_MATERIALS PROVIDED_:
● ● ● ● ● ● ●

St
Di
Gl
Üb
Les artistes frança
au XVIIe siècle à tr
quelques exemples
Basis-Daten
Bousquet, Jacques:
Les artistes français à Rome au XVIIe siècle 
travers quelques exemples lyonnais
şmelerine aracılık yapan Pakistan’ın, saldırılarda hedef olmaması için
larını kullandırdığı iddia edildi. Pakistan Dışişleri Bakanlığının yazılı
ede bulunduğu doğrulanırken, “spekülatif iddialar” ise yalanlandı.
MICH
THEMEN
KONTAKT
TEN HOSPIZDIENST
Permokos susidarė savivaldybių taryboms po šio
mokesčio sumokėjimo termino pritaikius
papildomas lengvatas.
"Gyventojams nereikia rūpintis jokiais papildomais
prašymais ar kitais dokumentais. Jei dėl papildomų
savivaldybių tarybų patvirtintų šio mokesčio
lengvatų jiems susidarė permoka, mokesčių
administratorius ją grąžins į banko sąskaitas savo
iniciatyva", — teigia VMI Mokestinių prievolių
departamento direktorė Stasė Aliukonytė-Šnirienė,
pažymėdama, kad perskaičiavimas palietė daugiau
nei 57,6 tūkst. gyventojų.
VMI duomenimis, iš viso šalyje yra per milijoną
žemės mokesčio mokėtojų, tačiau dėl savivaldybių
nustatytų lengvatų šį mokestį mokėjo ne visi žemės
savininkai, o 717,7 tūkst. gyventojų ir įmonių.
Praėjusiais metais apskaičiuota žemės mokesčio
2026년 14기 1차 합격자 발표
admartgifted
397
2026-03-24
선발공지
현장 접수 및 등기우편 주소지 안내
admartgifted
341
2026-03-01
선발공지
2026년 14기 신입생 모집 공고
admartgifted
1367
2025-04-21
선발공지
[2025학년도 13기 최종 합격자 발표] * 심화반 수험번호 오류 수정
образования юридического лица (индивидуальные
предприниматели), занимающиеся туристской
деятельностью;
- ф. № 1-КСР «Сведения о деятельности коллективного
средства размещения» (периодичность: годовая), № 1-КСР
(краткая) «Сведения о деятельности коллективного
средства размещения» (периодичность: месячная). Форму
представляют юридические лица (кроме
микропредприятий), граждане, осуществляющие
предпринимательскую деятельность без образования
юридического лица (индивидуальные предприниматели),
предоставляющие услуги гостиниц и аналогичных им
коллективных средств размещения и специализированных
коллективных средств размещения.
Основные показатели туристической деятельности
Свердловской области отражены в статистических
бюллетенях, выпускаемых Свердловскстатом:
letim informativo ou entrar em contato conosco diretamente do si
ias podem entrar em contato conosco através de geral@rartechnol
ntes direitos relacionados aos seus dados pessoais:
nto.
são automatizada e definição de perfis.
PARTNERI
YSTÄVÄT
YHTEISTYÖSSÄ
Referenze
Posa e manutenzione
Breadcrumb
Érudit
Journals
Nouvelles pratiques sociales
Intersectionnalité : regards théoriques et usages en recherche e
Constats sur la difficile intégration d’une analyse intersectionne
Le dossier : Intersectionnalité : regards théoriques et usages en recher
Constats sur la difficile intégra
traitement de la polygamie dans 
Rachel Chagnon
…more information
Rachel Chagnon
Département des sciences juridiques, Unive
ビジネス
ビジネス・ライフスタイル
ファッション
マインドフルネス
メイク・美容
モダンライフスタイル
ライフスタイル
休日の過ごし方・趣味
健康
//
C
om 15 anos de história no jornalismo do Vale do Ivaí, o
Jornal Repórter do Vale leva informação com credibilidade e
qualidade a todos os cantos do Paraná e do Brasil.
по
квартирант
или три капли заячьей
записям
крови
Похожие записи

● ● ● ● ● ● ●

_ACTIVITY_: Exactly the lines from the one containing "žemės mokesčio mokėtojų, tačiau" through the end of the listing should be reproduced, both ends included and nothing more.

_ANSWER_:
žemės mokesčio mokėtojų, tačiau dėl savivaldybių
nustatytų lengvatų šį mokestį mokėjo ne visi žemės
savininkai, o 717,7 tūkst. gyventojų ir įmonių.
Praėjusiais metais apskaičiuota žemės mokesčio
2026년 14기 1차 합격자 발표
admartgifted
397
2026-03-24
선발공지
현장 접수 및 등기우편 주소지 안내
admartgifted
341
2026-03-01
선발공지
2026년 14기 신입생 모집 공고
admartgifted
1367
2025-04-21
선발공지
[2025학년도 13기 최종 합격자 발표] * 심화반 수험번호 오류 수정
образования юридического лица (индивидуальные
предприниматели), занимающиеся туристской
деятельностью;
- ф. № 1-КСР «Сведения о деятельности коллективного
средства размещения» (периодичность: годовая), № 1-КСР
(краткая) «Сведения о деятельности коллективного
средства размещения» (периодичность: месячная). Форму
представляют юридические лица (кроме
микропредприятий), граждане, осуществляющие
предпринимательскую деятельность без образования
юридического лица (индивидуальные предприниматели),
предоставляющие услуги гостиниц и аналогичных им
коллективных средств размещения и специализированных
коллективных средств размещения.
Основные показатели туристической деятельности
Свердловской области отражены в статистических
бюллетенях, выпускаемых Свердловскстатом:
letim informativo ou entrar em contato conosco diretamente do si
ias podem entrar em contato conosco através de geral@rartechnol
ntes direitos relacionados aos seus dados pessoais:
nto.
são automatizada e definição de perfis.
PARTNERI
YSTÄVÄT
YHTEISTYÖSSÄ
Referenze
Posa e manutenzione
Breadcrumb
Érudit
Journals
Nouvelles pratiques sociales
Intersectionnalité : regards théoriques et usages en recherche e
Constats sur la difficile intégration d’une analyse intersectionne
Le dossier : Intersectionnalité : regards théoriques et usages en recher
Constats sur la difficile intégra
traitement de la polygamie dans 
Rachel Chagnon
…more information
Rachel Chagnon
Département des sciences juridiques, Unive
ビジネス
ビジネス・ライフスタイル
ファッション
マインドフルネス
メイク・美容
モダンライフスタイル
ライフスタイル
休日の過ごし方・趣味
健康
//
C
om 15 anos de história no jornalismo do Vale do Ivaí, o
Jornal Repórter do Vale leva informação com credibilidade e
qualidade a todos os cantos do Paraná e do Brasil.
по
квартирант
или три капли заячьей
записям
крови
Похожие записи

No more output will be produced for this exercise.